# Brief:
Repeat precisely the span of lines below that opens with the line containing "1006,37 L 1041,37" and closes with the line containing "1140,386 L 1149,457", both included.

----

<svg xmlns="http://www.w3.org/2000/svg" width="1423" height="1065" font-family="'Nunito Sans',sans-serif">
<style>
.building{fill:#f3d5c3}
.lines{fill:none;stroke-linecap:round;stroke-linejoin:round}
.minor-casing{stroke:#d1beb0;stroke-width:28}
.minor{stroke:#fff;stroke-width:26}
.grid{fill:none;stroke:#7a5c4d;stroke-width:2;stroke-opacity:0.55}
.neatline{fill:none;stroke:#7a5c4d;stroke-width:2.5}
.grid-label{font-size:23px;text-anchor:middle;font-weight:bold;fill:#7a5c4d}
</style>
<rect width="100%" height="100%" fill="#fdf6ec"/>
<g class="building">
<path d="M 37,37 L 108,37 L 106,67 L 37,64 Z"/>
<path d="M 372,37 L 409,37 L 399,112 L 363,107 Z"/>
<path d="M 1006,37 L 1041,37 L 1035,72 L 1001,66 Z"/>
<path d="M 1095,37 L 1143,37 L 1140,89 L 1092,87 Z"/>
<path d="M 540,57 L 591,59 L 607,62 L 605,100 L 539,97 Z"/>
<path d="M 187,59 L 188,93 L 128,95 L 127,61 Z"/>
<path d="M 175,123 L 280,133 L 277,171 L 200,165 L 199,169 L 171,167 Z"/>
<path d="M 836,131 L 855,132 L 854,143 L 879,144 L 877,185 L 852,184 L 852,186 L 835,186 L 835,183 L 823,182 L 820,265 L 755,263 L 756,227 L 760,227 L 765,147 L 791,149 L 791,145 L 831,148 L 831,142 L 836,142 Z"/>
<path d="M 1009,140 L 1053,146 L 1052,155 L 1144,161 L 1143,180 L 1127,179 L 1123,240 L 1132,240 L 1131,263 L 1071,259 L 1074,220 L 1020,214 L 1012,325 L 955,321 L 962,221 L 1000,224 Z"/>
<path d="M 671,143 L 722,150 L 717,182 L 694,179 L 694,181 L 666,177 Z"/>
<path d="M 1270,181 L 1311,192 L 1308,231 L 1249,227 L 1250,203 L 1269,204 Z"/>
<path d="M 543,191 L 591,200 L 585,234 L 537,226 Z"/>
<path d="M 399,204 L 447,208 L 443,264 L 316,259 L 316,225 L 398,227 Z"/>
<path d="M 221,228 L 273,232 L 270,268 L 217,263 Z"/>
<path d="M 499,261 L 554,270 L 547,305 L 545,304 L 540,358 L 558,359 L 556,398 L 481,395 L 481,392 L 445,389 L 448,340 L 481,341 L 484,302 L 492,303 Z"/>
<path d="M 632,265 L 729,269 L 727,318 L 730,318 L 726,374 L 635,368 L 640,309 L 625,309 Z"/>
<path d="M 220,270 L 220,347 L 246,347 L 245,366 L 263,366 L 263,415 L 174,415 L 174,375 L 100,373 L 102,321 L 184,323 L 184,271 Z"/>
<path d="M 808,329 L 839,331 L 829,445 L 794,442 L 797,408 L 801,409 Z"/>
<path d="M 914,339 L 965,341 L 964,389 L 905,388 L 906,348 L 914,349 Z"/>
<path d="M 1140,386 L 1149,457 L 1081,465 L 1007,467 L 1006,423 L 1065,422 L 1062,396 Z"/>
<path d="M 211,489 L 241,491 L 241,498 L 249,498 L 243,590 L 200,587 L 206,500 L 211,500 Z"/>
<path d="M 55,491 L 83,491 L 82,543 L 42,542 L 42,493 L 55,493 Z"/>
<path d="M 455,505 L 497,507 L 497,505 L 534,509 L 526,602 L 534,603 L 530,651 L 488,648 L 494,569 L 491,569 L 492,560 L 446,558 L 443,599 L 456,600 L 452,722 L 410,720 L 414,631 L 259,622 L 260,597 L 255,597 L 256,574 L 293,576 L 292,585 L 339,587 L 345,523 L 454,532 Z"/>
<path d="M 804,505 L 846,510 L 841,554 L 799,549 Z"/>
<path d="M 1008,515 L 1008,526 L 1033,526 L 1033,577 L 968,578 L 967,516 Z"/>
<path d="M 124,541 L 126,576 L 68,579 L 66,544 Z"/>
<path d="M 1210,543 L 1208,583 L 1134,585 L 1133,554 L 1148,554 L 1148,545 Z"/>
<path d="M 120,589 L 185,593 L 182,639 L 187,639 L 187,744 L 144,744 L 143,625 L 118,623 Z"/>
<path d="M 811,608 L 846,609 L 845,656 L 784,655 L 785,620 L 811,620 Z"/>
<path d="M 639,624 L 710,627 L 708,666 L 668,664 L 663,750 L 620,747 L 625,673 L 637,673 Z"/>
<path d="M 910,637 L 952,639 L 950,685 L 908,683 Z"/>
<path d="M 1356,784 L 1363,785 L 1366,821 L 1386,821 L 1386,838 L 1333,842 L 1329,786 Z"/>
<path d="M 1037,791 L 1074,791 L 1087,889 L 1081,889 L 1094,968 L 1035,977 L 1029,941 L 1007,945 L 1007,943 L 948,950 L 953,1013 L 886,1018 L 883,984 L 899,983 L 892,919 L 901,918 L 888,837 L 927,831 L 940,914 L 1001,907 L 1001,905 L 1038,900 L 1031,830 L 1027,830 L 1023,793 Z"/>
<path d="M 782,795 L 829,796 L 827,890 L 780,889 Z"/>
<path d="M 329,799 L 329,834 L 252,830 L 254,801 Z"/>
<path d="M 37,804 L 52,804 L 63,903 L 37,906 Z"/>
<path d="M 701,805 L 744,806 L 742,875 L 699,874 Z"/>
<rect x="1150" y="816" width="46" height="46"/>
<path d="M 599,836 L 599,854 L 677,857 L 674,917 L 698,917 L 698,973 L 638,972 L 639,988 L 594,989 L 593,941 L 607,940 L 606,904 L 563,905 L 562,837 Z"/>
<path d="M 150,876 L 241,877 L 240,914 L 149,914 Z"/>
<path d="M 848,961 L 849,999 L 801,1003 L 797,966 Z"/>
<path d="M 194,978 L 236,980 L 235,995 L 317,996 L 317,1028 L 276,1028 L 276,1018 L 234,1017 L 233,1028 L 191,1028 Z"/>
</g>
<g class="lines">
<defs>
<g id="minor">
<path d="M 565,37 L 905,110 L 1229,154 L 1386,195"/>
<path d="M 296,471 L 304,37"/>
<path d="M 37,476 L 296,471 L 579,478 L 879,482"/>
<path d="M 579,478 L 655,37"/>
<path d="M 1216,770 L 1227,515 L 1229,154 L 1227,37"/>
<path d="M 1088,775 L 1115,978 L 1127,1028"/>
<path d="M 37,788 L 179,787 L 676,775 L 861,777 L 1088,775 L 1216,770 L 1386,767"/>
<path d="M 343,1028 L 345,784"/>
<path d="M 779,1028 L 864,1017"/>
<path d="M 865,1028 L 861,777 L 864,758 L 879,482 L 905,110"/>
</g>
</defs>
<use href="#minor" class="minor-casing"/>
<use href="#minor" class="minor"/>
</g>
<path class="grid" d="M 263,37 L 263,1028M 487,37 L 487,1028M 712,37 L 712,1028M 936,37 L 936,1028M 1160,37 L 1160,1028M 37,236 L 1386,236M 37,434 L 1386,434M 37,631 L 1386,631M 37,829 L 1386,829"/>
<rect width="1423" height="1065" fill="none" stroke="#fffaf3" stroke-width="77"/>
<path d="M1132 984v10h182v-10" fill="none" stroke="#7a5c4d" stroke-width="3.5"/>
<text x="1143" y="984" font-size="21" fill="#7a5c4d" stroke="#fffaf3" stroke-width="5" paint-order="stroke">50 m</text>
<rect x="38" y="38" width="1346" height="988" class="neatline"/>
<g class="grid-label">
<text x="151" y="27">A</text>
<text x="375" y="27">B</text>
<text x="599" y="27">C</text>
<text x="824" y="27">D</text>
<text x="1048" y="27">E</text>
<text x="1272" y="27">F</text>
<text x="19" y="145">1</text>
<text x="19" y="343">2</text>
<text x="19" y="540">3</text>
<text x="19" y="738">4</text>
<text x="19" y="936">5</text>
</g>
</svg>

----

# Task answer:
<path d="M 1006,37 L 1041,37 L 1035,72 L 1001,66 Z"/>
<path d="M 1095,37 L 1143,37 L 1140,89 L 1092,87 Z"/>
<path d="M 540,57 L 591,59 L 607,62 L 605,100 L 539,97 Z"/>
<path d="M 187,59 L 188,93 L 128,95 L 127,61 Z"/>
<path d="M 175,123 L 280,133 L 277,171 L 200,165 L 199,169 L 171,167 Z"/>
<path d="M 836,131 L 855,132 L 854,143 L 879,144 L 877,185 L 852,184 L 852,186 L 835,186 L 835,183 L 823,182 L 820,265 L 755,263 L 756,227 L 760,227 L 765,147 L 791,149 L 791,145 L 831,148 L 831,142 L 836,142 Z"/>
<path d="M 1009,140 L 1053,146 L 1052,155 L 1144,161 L 1143,180 L 1127,179 L 1123,240 L 1132,240 L 1131,263 L 1071,259 L 1074,220 L 1020,214 L 1012,325 L 955,321 L 962,221 L 1000,224 Z"/>
<path d="M 671,143 L 722,150 L 717,182 L 694,179 L 694,181 L 666,177 Z"/>
<path d="M 1270,181 L 1311,192 L 1308,231 L 1249,227 L 1250,203 L 1269,204 Z"/>
<path d="M 543,191 L 591,200 L 585,234 L 537,226 Z"/>
<path d="M 399,204 L 447,208 L 443,264 L 316,259 L 316,225 L 398,227 Z"/>
<path d="M 221,228 L 273,232 L 270,268 L 217,263 Z"/>
<path d="M 499,261 L 554,270 L 547,305 L 545,304 L 540,358 L 558,359 L 556,398 L 481,395 L 481,392 L 445,389 L 448,340 L 481,341 L 484,302 L 492,303 Z"/>
<path d="M 632,265 L 729,269 L 727,318 L 730,318 L 726,374 L 635,368 L 640,309 L 625,309 Z"/>
<path d="M 220,270 L 220,347 L 246,347 L 245,366 L 263,366 L 263,415 L 174,415 L 174,375 L 100,373 L 102,321 L 184,323 L 184,271 Z"/>
<path d="M 808,329 L 839,331 L 829,445 L 794,442 L 797,408 L 801,409 Z"/>
<path d="M 914,339 L 965,341 L 964,389 L 905,388 L 906,348 L 914,349 Z"/>
<path d="M 1140,386 L 1149,457 L 1081,465 L 1007,467 L 1006,423 L 1065,422 L 1062,396 Z"/>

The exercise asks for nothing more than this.